2010-05-07 09:25:00 | CB400F/350F
今回お預かりしたCB400F
依頼事項は
「普通に乗っていたのに、ある日エンジンを掛けようとしたらセルが回らない、キックも降りない」とのご依頼

この場合まず考えられることは
①エンジンオイルが少なくてシリンダーとピストンが焼きついて固着
②メタル周りの焼きつきのクランクロック
③キャブレターからガソリンがシリンダー内に入り「ウオーターハンマー」状態
④内部の部品がなにかしら破損して噛みこんでロック
こんなものが考えられます。

確認すると.....

びくともしない!
(セルは回しません、ウオーターハンマーの場合はコンロッドを曲げてしまうからです。)
クランクに直に力を掛けても....

わずかに動くだけ....
プラグを外してみてもガソリンは入っておらず、
プラグホールからシリンダー内壁を見るも焼きついている様子はない
①、③ではないことが確定

タペットキャップを外しクリアランスを確認
すると、全体的にありえないくらいクリアランスが広い!
本来0.05mmを0.5mmに間違えたどころではないクリアランス
#4のEXがぷらんぷらん!?

あ、確実に折れてると判断しヘッドカバーを開けることに

開けて見ると案の定折れてカム山部分に引っかかっていたため
ロックしていたのでしょう


何故折れたのかを検証します。

普通の状態ではまず折れません
○チューニングの為の無茶な軽量化
○バルブタイミングが狂ってバルブがピストンと当たり逃げ場がなく折れたか
これまでにそれくらいしか見たことがありません。

バルブタイミングを確認します。
まず、ガバナーを#1.#4側をTマークに合わせます。

カムスプロケットを見ると.....あ゛っ!!

本来、カムスプロケットのボルトが上下に位置して、けがき線がヘッドの上面のラインと合わさるのですがあさっての方向を向いています。
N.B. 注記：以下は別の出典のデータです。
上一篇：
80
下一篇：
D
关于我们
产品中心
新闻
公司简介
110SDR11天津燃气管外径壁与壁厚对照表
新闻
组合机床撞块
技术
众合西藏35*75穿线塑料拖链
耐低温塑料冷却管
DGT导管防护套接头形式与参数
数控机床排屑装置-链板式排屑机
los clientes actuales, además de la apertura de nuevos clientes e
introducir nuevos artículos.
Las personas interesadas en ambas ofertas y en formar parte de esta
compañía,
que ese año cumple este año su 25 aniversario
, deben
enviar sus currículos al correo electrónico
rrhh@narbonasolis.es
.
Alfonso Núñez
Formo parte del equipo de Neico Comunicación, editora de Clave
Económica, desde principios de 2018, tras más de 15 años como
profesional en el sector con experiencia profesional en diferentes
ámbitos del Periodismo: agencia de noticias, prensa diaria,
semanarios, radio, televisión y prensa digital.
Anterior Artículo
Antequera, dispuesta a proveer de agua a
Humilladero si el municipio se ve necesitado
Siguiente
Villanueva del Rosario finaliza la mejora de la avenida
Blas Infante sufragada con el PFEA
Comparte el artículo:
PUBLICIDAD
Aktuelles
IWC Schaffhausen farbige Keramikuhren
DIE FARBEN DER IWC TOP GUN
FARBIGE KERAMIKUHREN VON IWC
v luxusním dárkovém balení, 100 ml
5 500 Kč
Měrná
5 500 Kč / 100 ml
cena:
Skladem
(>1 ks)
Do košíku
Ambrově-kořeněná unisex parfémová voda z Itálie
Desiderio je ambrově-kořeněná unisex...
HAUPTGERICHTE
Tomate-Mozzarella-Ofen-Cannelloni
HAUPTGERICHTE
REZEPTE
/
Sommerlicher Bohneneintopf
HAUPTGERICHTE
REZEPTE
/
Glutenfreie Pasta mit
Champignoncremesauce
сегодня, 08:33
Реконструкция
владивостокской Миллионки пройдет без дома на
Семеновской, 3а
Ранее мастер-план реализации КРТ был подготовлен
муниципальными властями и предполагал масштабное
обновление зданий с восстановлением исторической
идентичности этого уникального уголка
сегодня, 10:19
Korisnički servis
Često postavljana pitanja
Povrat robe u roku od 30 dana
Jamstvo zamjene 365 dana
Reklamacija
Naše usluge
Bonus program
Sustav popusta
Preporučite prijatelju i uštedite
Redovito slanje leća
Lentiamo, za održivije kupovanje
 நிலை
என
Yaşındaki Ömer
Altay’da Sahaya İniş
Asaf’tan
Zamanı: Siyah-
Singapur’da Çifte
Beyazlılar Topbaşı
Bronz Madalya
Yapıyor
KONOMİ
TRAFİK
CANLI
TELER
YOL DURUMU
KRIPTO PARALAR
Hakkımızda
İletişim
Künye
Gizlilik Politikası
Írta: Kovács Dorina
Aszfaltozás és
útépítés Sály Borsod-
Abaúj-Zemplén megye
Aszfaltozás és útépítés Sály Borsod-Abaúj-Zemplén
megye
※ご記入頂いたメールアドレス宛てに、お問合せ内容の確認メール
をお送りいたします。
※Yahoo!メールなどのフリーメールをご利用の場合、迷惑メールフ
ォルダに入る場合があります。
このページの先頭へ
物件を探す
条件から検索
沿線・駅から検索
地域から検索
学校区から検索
普通に乗っていてバルブタイミングが勝手に狂うことはありません

これが原因だと思われます。

カムチェーンスリッパーの破断、
折れてカムチェーンが緩みタイミングがずれてしまい~バルブがピストンと干渉~ロッカーアーム折れ~噛みこみ~ロック
こんな図式が安易に考えられます。

おそらくバルブも無事ではいられないでしょう

CB400FやCB500Fのレーサーなどで折れることは当時のレースの世界でも多くあったことでレースごとに交換なんてことは当たり前だったようです。
今回は街乗り車両ですからそんなに過激に乗ることはないでしょうから
カムチェーンがたるんだ状態でよっぽど過度なエンジンブレーキを多用する乗り方でもしていたか?
これからお客様にこの惨状を見ていただいて事情聴取してみたいと思います。

5/7 20:00更新

さて、やはり原因がつかめないのは気持ちが悪い
ヘッドカバーを開けた状態でもクランクはスムーズに回らない
クランクシャフトのカムスプロケットに何かが起こっているに違いない

こんな時に役立つのがデンタルミラー
(最近ではファイバースコープなど良いものがでています)

ライトを使いながら中を覗くと......

何かが居る!
そこで、お客様には「このままでどこが逝ってるか仮定して見積り書きましょうか?」
と話した後ですが、その異物がどうしても気になるので
シリンダーまで外してしまいました。

で、居たのは黒いヤツ

と銀色のくちゃくちゃになった物体

なんやろ?
で、よく見るとテンショナーアームのスリッパーの受けのダンパーが不在!

黒いものはダンパーのゴム、銀色のモノはダンパーの鉄板か!?
アームから外れてうまい具合にカムチェーンとクランクの間に落っこちて????
噛みこんだ時にチェーンがすべってタイミングがずれてしまった??
と、思うしかないですね。

ヘッドも外した為バルブの状態も確認できました。
(IN、EXポートからライトで照らしています。バルブがきちっと閉まっていれば光は漏れませんね。)
#1、

#2、

#3、

#4

ほぼ全滅、#3EX以外はすべて大きく曲がっています。

カムチェーンが切れてしまっても同じようなことが起こりえます。
ただ、言葉で
「カムチェーンが切れるとヘッドが大変なことになるよ」
と言われてもピンとこないと思いますが
このように
画像で見ると鳥肌が立ちませんか?

5/8更新
お客様と相談の上
現エンジンで修理の方向になりました。
早速、腰下も分解

分解してみると、中身は走行距離も少ないと思われる磨耗が少ないよいエンジン。


破損した破片もオイルパン内にいてはりました。

外れたクランクにはダンパーの破片が付いたまま

スプロケットの部分のダメージの有無でクランクが使えるかどうかが解ります。

へばりついていた鉄板、ゴムの破片(右)と本来の姿(左)


テンショナーアームも傷だらけ


これから正式に御見積りを作成し、
月曜日にお客様がお越しになりご対面となります。